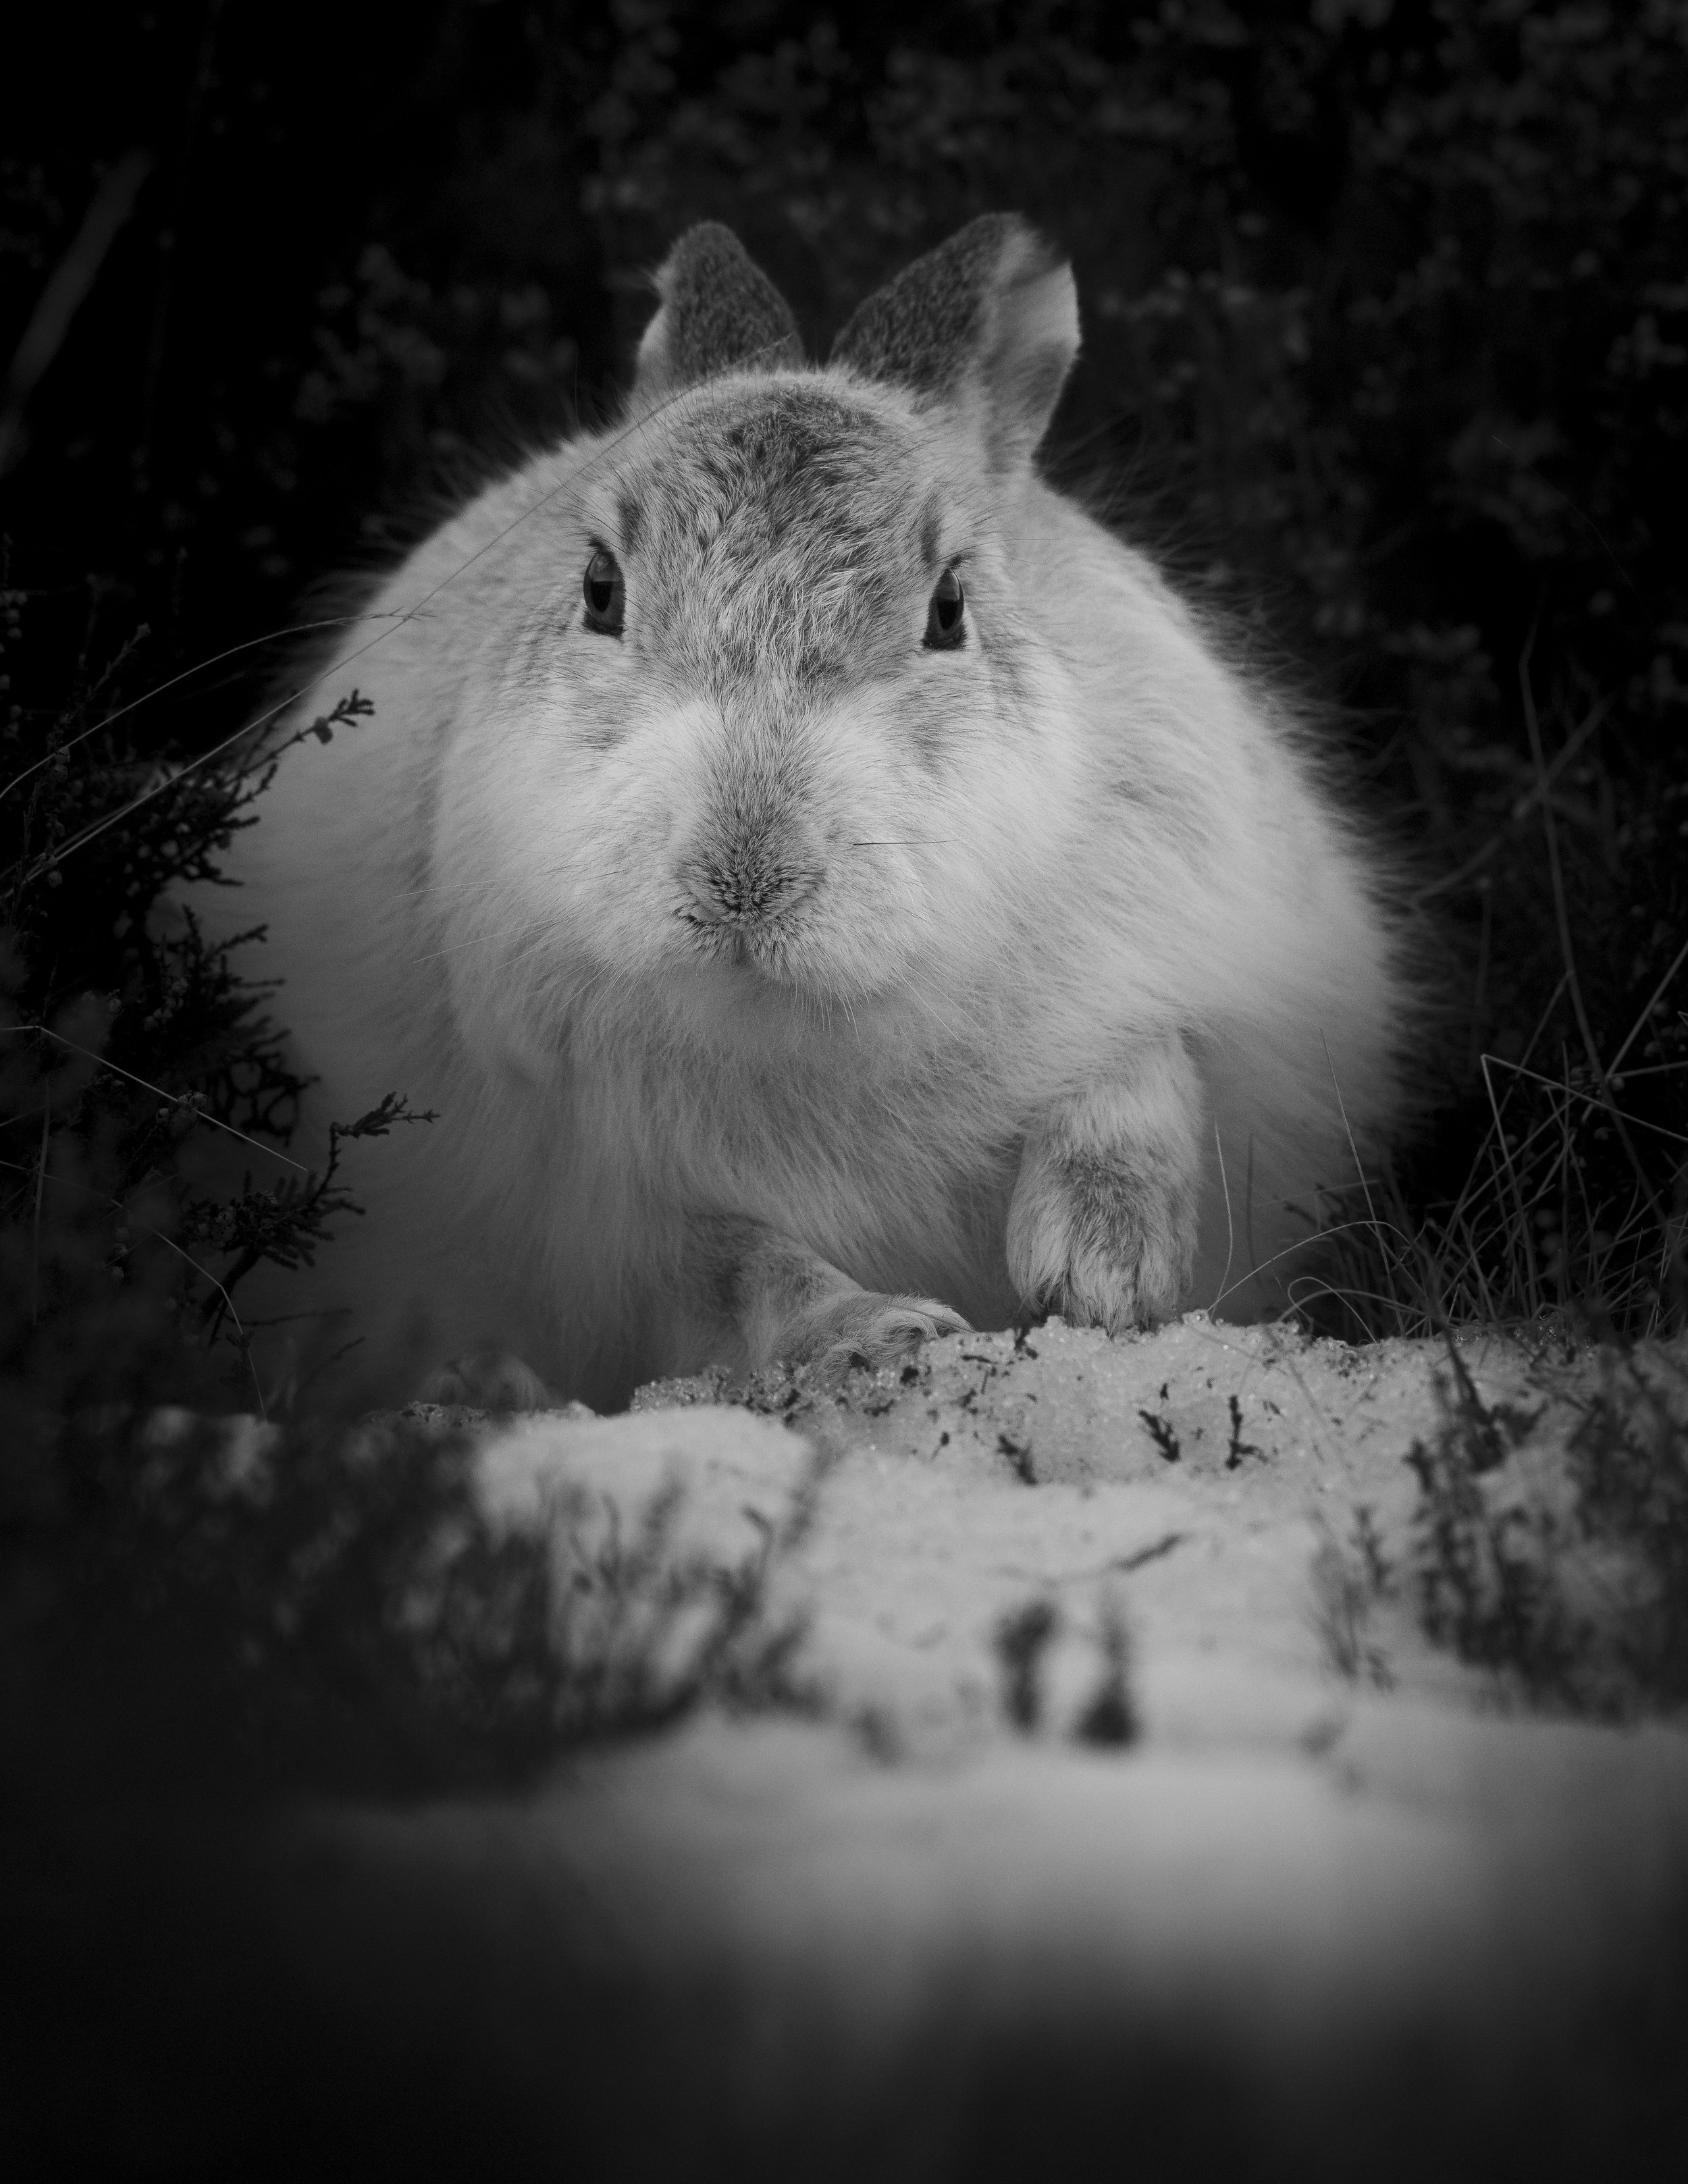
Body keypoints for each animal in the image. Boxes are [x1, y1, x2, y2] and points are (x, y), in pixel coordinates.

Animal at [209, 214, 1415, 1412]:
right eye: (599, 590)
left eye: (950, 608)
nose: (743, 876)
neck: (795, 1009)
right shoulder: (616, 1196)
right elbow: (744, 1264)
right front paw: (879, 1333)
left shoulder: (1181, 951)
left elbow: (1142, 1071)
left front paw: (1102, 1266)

* * *

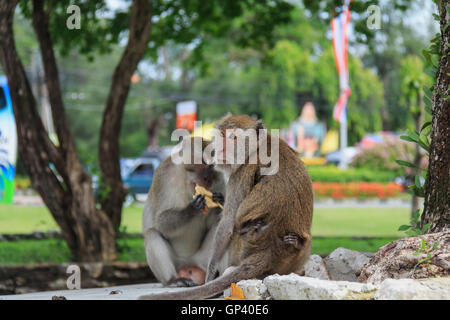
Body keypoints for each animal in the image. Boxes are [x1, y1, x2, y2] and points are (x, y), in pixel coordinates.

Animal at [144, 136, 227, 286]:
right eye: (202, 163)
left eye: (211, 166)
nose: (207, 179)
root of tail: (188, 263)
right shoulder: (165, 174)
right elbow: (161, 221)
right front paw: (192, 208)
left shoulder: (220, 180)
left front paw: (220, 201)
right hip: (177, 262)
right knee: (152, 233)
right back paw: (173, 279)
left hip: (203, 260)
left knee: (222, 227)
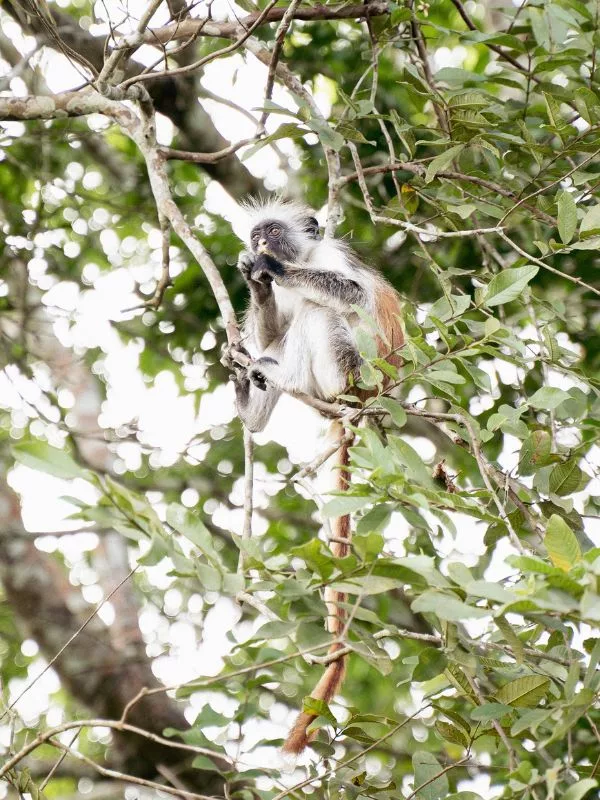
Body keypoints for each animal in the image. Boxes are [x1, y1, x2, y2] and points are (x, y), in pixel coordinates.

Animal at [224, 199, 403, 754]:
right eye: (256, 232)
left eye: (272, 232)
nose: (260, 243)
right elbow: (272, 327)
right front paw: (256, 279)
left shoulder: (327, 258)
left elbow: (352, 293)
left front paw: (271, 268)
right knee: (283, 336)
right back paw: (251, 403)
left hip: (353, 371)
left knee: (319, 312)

* * *

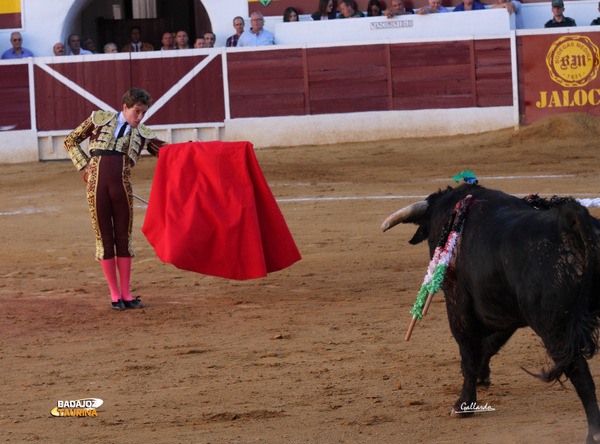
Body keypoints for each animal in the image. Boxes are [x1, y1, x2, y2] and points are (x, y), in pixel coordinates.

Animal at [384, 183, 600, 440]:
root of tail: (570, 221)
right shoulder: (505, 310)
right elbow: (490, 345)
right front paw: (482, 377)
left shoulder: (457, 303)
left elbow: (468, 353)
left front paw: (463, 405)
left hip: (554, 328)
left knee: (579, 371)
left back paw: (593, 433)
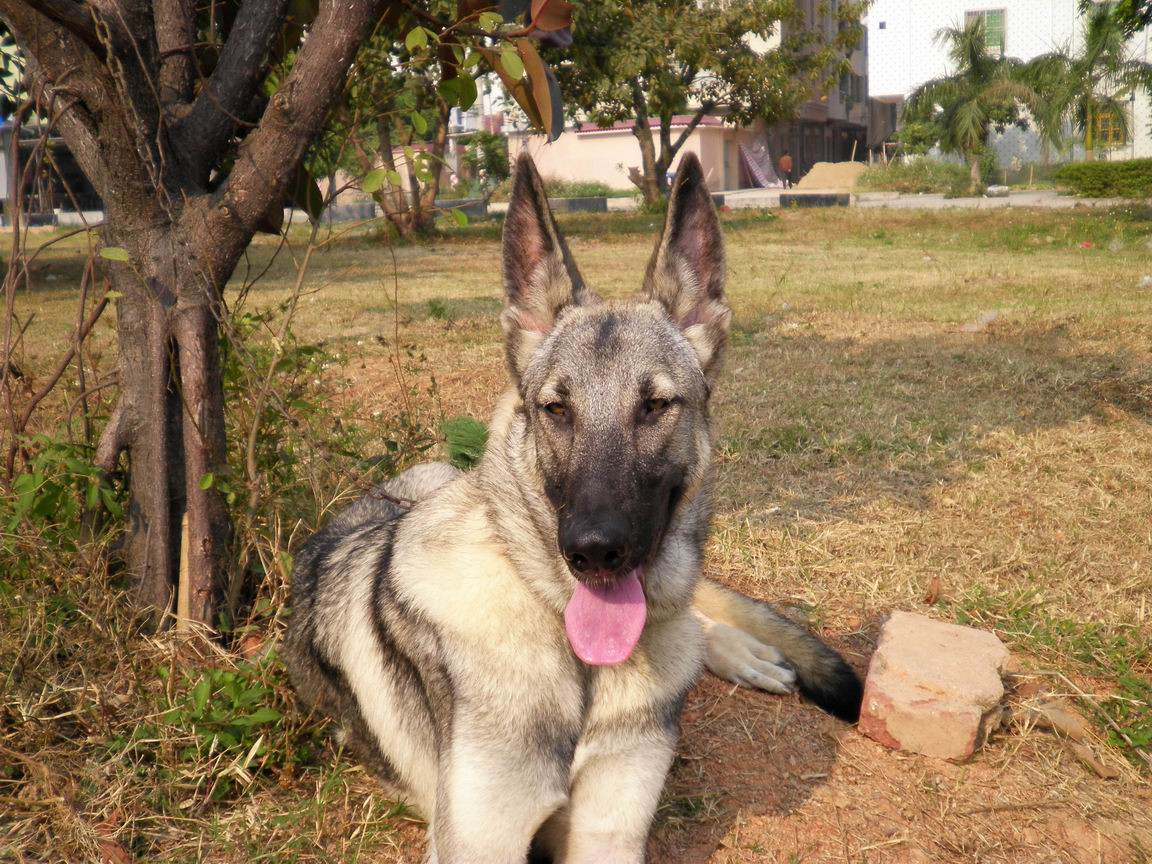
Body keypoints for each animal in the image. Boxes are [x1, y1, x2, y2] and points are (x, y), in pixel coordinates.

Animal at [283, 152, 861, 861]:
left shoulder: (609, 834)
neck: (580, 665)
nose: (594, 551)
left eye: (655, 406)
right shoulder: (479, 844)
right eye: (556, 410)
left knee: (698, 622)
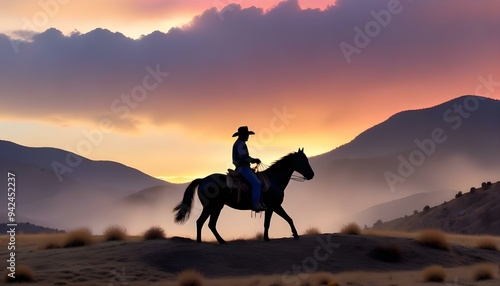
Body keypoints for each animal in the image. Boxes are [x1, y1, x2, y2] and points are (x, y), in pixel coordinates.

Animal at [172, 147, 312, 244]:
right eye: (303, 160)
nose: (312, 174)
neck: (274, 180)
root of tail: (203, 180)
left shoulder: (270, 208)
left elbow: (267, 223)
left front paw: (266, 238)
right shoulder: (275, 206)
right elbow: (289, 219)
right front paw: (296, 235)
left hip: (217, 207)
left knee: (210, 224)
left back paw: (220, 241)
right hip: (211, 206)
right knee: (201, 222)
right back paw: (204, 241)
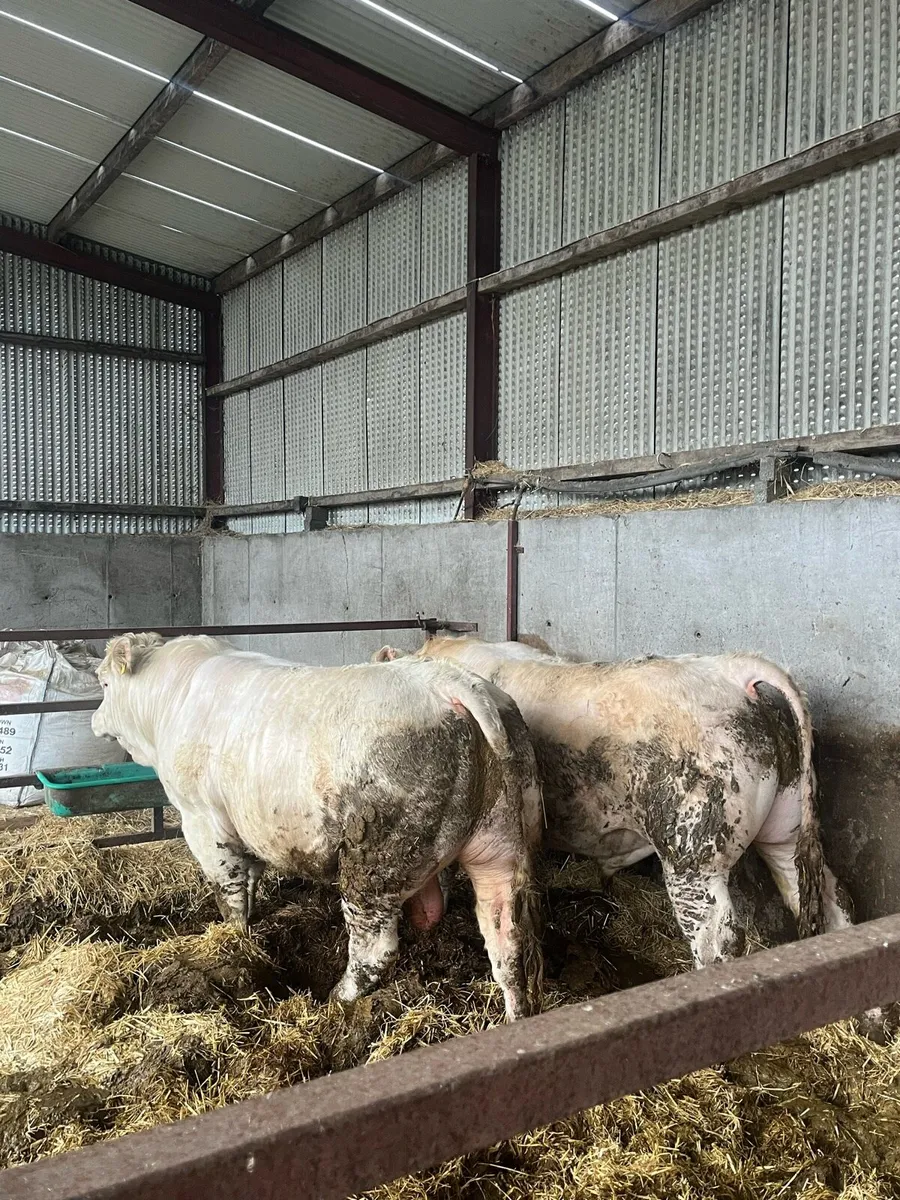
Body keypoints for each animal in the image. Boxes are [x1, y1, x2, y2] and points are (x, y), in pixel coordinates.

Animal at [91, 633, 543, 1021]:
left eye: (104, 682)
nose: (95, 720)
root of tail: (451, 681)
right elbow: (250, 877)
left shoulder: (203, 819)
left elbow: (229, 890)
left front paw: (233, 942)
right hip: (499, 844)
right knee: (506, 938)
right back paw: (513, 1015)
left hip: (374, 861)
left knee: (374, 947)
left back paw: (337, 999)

## Task to complete
An exact copy is needed of the stretch above that opens with the line containing "right knee: (152, 233)" and closes with the line containing "left knee: (319, 312)"; the pictures are not part of it.

## Your response
right knee: (152, 233)
right back paw: (173, 279)
left hip: (203, 260)
left knee: (222, 227)
Body keypoints for each animal in the image. Boxes are [x1, y1, x2, y2] and points are (x, y), in pixel coordinates.

Animal at [224, 199, 403, 754]:
right eye: (256, 232)
left eye: (272, 232)
nose: (260, 243)
right elbow: (272, 327)
right front paw: (256, 279)
left shoulder: (327, 258)
left elbow: (352, 293)
left front paw: (271, 268)
right knee: (283, 336)
right back paw: (251, 403)
left hip: (353, 371)
left knee: (319, 312)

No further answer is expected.